- Can be used in conjunction with rsync. Executed before rsync to renames files to their new location and rsync can synchronize the rest as it works well for that
- Does detect the file renames that happened in a tree and apply the changes in the other tree
No change:
- Given two directories A and B with similar files in both
- When
renametree A B
is executed - Then no change is performed
- And the index file is updated for A and B
Simple rename:
- Given two directories A and B already synchronized
- And some files renamed in A
- When I execute
renametree A B
- Then Files in B are renamed the same way they were renamed in A
- And index for A and B is updated to track the new location of those files
Reverse rename:
- Given two directories A and B already synchronized
- And some files renamed in B
- When I execute
renametree A B
- Then Files in A are renamed the same way they were renamed in B
- And index for A and B is updated to track the new location of those files
Conflicting rename:
- Given two directories A and B already synchronized
- And some files renamed in A
- And the same files renamed in B with a different name
- When I execute
renametree A B
- Then the command stops and shows the files that are in rename conflict
- And index for A and B is updated to track the new location of those files
- A file is a regular file or a directory with an inode. Renames are detected by looking at the inode and finding it in a new location
- A directory tracked by this tool contains an index file which contains the location of each file given their inode
- A rename is detected when the inode is found in another location than specified in the index file
- The index track all earlier locationf of the files too
- The index is updated each time the tool is executed
- Files are associated unique identifiers that are shared across synchronized directories
main:
- record the start time
- for each file in A and B:
- if the file does not have an id
- generate an id based on hashing: the start time, the relative path and a hash of the data
- if the file locations is different than in index
- record the new file location in the index with the start time
- if the file does not have an id
- we know all files in A and B have an id and their location is recorded
- for each file id that exists in both A and B:
- if their relative path is the same
- do nothing, files are already at their correct location
- if the location history tells one file is on an older location
- move it to the new location and record the new location history in the index
- if both files have different locations but history cannot tell which one is the correct location
- record file to show a conflict error
- if their relative path is the same
- show all conflict errors
- exit with status >0 in case of errors
tell history for files A and B
- starting by the end of each file history, find a location that is the same on both files at the same time
- if not found
- this is a conflict, return now
- else, process only history from that point in time to the end of history.

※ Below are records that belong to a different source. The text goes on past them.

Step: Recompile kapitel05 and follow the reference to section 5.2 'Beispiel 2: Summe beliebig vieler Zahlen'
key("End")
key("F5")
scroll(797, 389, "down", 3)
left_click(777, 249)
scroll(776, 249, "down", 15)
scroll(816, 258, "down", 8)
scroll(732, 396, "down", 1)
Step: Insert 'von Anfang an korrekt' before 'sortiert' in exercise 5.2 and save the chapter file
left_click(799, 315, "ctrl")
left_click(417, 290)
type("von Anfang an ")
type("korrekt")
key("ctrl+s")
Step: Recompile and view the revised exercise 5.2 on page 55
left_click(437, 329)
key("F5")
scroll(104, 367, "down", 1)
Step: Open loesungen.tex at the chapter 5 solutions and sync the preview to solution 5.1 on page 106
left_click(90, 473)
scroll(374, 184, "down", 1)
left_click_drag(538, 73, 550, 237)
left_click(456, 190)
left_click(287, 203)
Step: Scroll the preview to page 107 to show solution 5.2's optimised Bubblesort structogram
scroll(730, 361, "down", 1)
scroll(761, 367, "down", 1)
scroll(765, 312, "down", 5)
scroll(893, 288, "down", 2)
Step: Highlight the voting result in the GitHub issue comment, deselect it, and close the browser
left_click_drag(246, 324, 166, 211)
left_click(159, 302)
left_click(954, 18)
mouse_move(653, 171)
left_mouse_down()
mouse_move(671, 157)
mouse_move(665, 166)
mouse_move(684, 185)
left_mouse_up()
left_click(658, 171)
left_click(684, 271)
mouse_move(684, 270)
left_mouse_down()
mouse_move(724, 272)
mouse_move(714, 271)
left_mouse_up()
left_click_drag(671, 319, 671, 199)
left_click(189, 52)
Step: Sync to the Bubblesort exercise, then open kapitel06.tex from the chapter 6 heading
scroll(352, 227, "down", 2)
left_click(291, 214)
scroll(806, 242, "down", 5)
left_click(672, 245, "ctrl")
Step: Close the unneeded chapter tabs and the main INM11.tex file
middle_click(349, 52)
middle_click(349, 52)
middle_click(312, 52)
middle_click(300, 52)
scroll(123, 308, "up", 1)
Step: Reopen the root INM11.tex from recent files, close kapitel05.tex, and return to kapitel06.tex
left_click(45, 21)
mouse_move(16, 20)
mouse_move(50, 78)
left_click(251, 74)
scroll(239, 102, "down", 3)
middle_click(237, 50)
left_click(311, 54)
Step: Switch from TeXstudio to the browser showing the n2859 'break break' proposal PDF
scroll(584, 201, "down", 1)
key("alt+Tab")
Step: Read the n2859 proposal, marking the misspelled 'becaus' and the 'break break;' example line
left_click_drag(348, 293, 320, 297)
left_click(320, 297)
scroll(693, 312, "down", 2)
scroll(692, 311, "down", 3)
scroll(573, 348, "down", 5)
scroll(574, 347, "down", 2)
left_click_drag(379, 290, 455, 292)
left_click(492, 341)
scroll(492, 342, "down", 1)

- while the two histories have the same path as first entry in the history
- remove that entry from both histories
- if there is a file with an empty history
- that file is older, return the remaining history of the new file which contains the new location
- else, both files still have an history continuing
- return that there is a conflict
- while the two histories have the same path as first entry in the history
Solving a conflict is as easy as renaming a file in one copy to the same path of the other copy and running the tool again. it will record the same path for both copies of the file for the same point in time and be happy with it.
The index file name should contain in its name the inode number of the directory it refers to, so in case the file is copied by rsync elsewhere, it is not read mistakenly.
The index should contain entries with:
- the list of past locations of a file
- the inode number of a file
- the unique id of a file
- given a file name or an opened file, tell a unique id for it across directories
- given a file name or an opened file, create a new entry if it does not exists
- given a file name or an opened file, add a directory to the location history, with time
- given a unique file id, tell the timed history of the locations of this file
- The database is named
.renametree-%d
where %d is the inode number of the directory the file is on - The database is a line based text file
- the first work up to the first TAB or SPACE character tells the line type:
FID <UUID> <INUM>
: the line associates a unique ID to an inodeLOC <UUID> <TIME> <ESCAPED-PATH>
: the line associates a location in time to a file id
The format can be append-only and is easy to parse
Without an index file synchronized on both parties, a file can be identified by:
- an inode number, but only for the scope of a directory
- a data hash but only at some point in time
- a file name until this is renamed too
It seems impossible to track renames without an index